Today, the market has essentially priced out any chance of action in March. The only question remaining is whether the Fed might cut later in 2026—and even those probabilities have compressed significantly.
Analysis
Why are traders so convinced the Fed will stand pat? Three factors drive this consensus.
First, inflation remains sticky. Core CPI continues to run above the Fed's 2% target, and recent readings have shown worrying persistence in services inflation. The Fed has made clear it won't declare victory until it sees sustained progress—and we haven't seen that yet.
Second, the labor market is too strong. When unemployment sits near historic lows and job creation remains robust, the Fed lacks the economic justification to cut rates. Rate cuts are typically a response to economic weakness or financial stress. Neither is present.
Third, Fed officials have telegraphed patience. In recent speeches, FOMC members have emphasized a "data-dependent" approach that sounds suspiciously like "we're in no rush." When the people who make the decisions tell you they're comfortable waiting, markets listen.
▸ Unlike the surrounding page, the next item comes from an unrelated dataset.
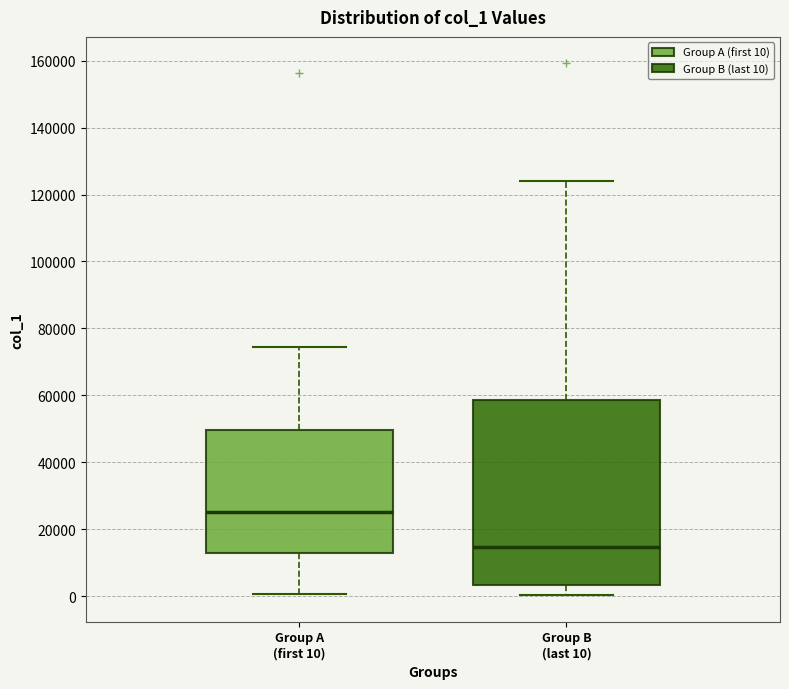

Which box's median line is the lowest?

Group B (last 10)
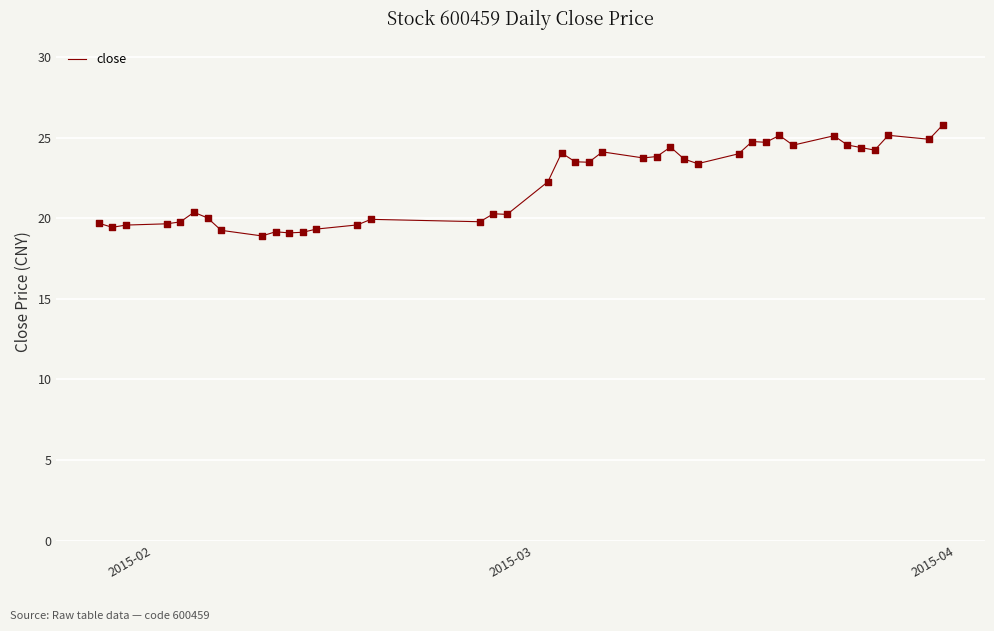

What is the minimum value shown in the chart?

18.9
The counter-argument? A sudden economic shock—perhaps a banking crisis or geopolitical escalation—could force the Fed's hand. But markets aren't pricing for black swans. They're pricing for the base case, and the base case is "no change."
Settlement Criteria
This market resolves based on the Federal Reserve's official announcement following the March 2026 FOMC meeting. Specifically:
- "Yes" (Rate Cut) resolves if the Fed lowers the target range for the federal funds rate from its current 4.25-4.50% level
- "No" (No Rate Cut) resolves if the Fed maintains the current target range or raises it
The resolution will be determined by the official FOMC statement and Federal Reserve press conference, typically released at 2:00 PM ET on the final day of the meeting.
What to Watch
Even with 0% probability, markets can be wrong. Here's what could shift expectations before March 19:
- March 7-8, 2026: CPI and PPI inflation data releases. A surprisingly low reading (core CPI below 0.2% month-over-month) could revive cut speculation
- March 14, 2026: University of Michigan consumer sentiment and inflation expectations. Rising inflation expectations could reinforce the hold stance
- Key threshold: If cut probability rises above 20%, it would signal a meaningful shift in market expectations
FAQ
Will the Fed cut interest rates in March 2026?
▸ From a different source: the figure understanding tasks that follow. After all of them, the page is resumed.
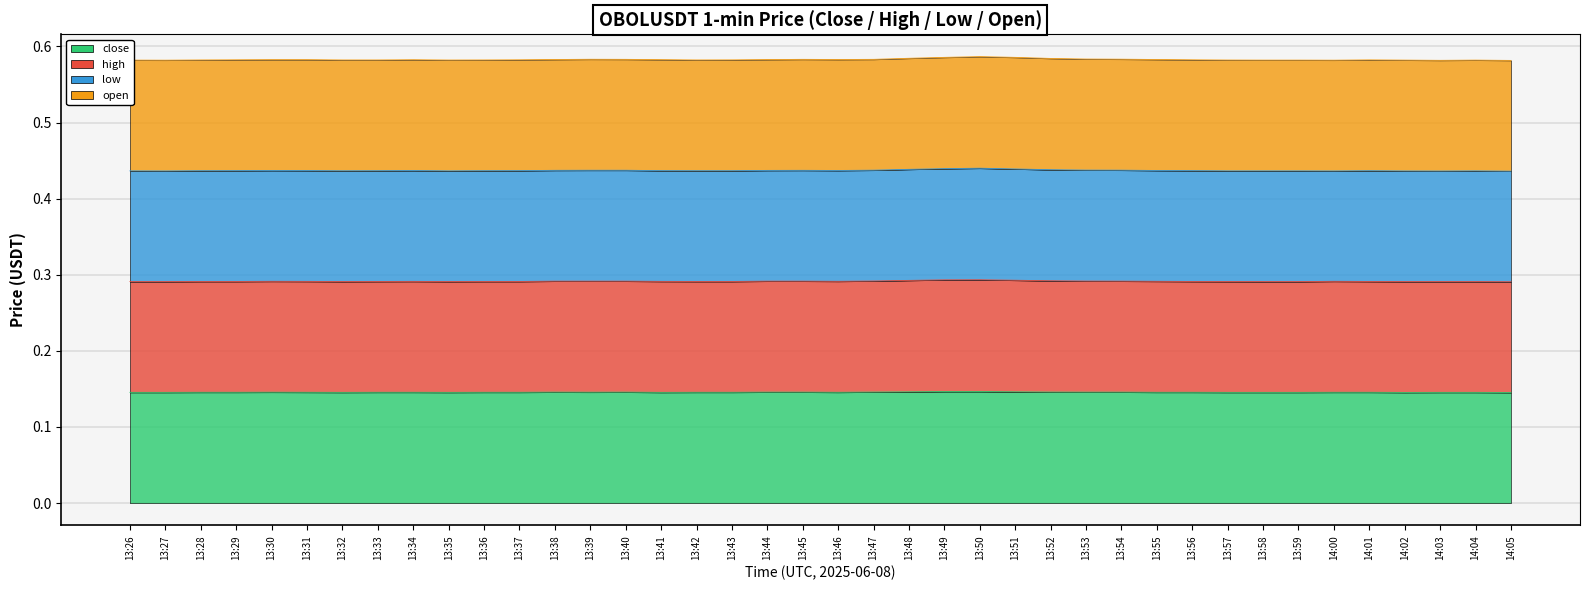

How many interior local peaks does the high series have?

6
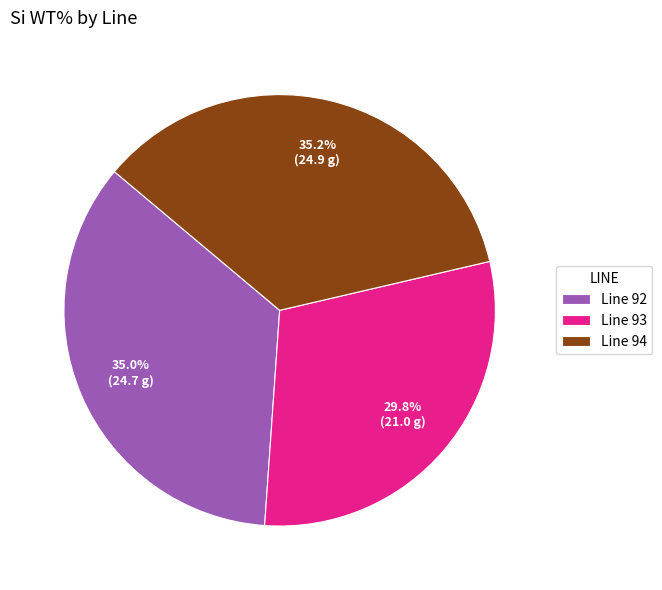

What portion of the pie excludes Line 94?

64.8%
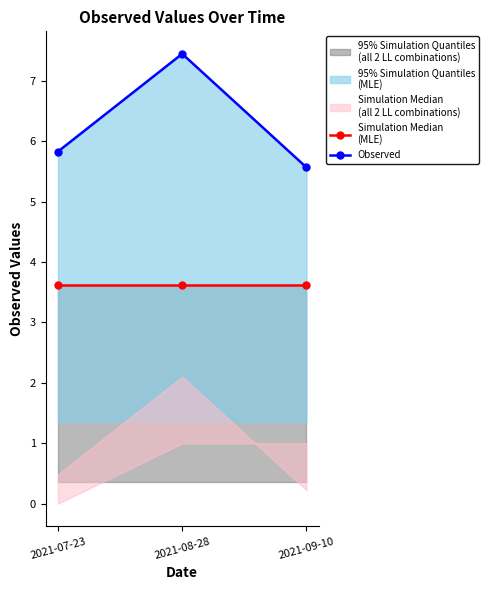

What is the sum of the Simulation Median
(MLE) values at 2021-08-28 and 2021-09-10?

7.2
Based on Polymarket trading data with $272.7 million in volume, traders assign a 0% probability to a Fed rate cut in March 2026. The overwhelming consensus is that the Federal Reserve will hold rates at 4.25-4.50%.
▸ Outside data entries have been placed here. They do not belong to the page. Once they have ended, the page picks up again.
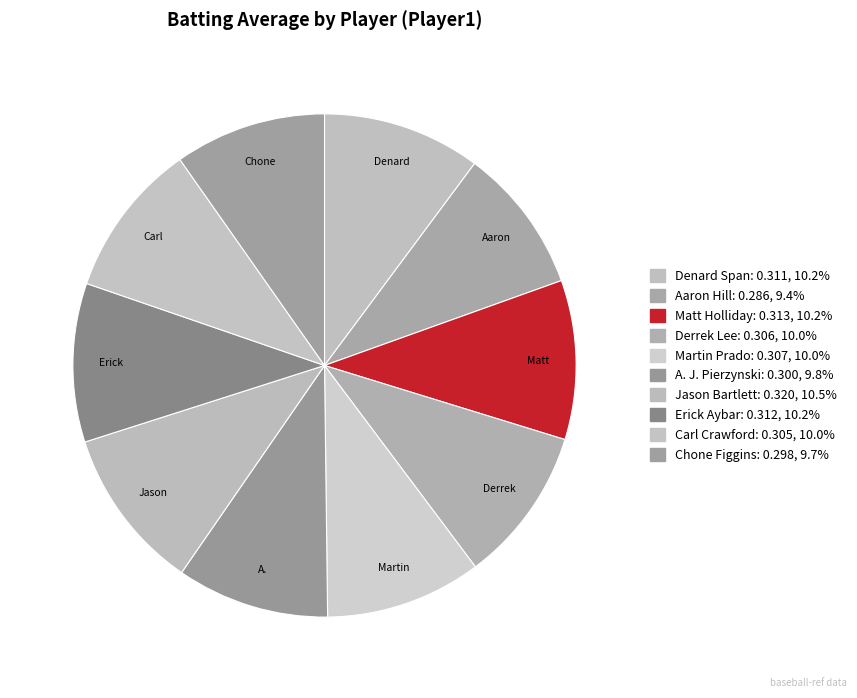

Count the number of slices in the pie.

10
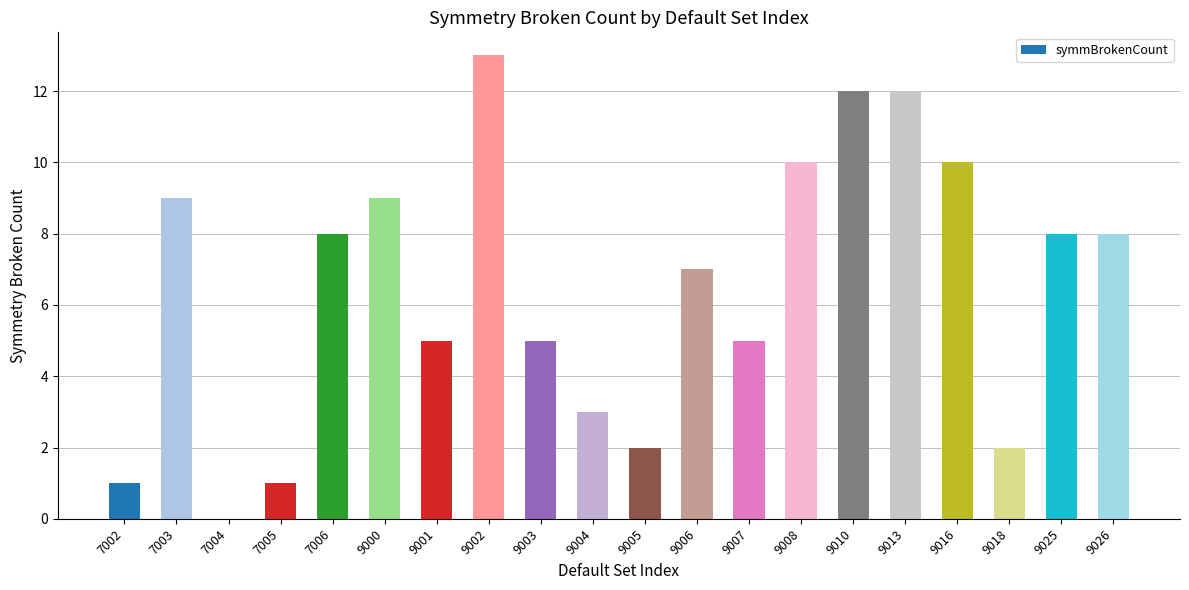

What is the difference between the values at 9010 and 7006?

4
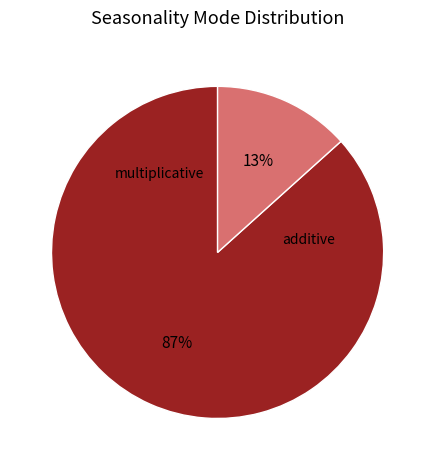

Combined, what portion of the pie is additive and multiplicative?

100.0%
What is the current Fed funds rate?
The current federal funds target rate is 4.25-4.50%, set at the previous FOMC meeting. This is considered a restrictive rate level designed to combat inflation.
When is the March 2026 FOMC meeting?
The March 2026 FOMC meeting is scheduled for March 18-19, 2026, with the rate decision announcement expected at 2:00 PM ET on March 19, followed by a press conference from Fed Chair Jerome Powell.